TIPS pays interest twice a year at a fixed rate (called a coupon payment). When a Treasury Inflation-Protected Securities (TIPS) matures, the investors are paid the inflation-adjusted principal or original principal, whichever is greater.
- When inflation rises, the principal increase.
- When inflation falls, the principal decrease.
Normally, the investor uses Treasury Inflation-Protected Securities to diversify their portfolio to protect the portfolio against inflation when the economy is not performing well. This is because inflation adjustment helps the investors will never receive the lower amount of the invested principal.

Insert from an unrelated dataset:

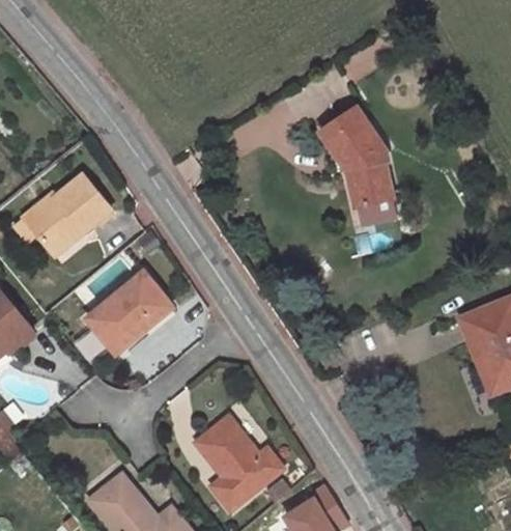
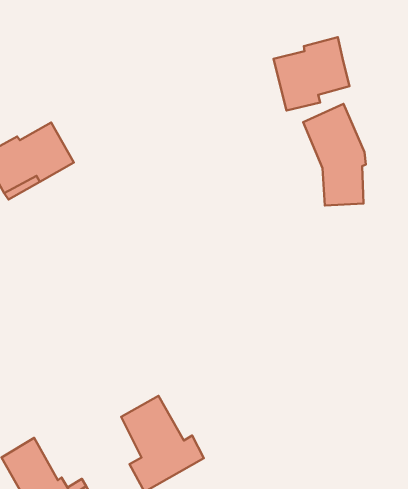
building: none -> [274,37,349,110]
building: [87,272,169,353] -> none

What are Treasury and Bond
A government bond is a bond issued by the government. A bond is an agreement issued by the borrower (the government in this case) to borrow money from investors. Treasury bonds or Treasury is a government bond issued by the U.S. Federal government.
An investor who buys a bond gives the bond issuer a loan, and they agree to repay its debt in the amount of the face value at the due date. In return, the issuer promises to pay a specified rate of interest to an investor annually, semi-annually, or at another interval.
However, no matter type of bond, bonds are shared the following common terms:
- Face value is a price of a bond. This is the amount of money that the bond issuer borrows money from the investor and must repay at maturity. This is also known as the principal invested.
- Maturity date is the date on which the issuer must pay back the bondholder by its face value.
- Coupon rate is the interest rate paid by the bond to the investor. This is a fixed rate and remains the same throughout its lifetime. If a bond has face value of $10,000 and coupon payment is 1,000 per year, then coupon rate is 10% ($1,000 / $10,000 = 10%).
- Coupon date is the date that the bond issuer will pay interest to the bondholder. Normally, it is paid annually, or semi-annually.
- Issue price is the price of a bond that the bond issuer sells the new bonds.
As we mentioned above, Treasury Inflation-Protected Securities (TIPS) are adjusted by inflation. Thus, the investors are paid the inflation-adjusted principal or original principal, whichever is greater. When inflation rises, the principal increase. Conversely, when inflation falls, the principal decrease.
The higher risk, the higher return. Treasury Inflation-Protected Securities (TIPS) is an investment that is considered a risk-free investment that guarantees the same value of the principal invested at the mature, in exchange Treasury Inflation-Protected Securities (TIPS) give you lower interest rates compared with other bonds.
Other than that, the Consumer Price Index (CPI) does not really reflect the actual inflation that happened in the real life. So, Treasury Inflation-Protected Securities sometime do not maintain your purchasing power as you expect.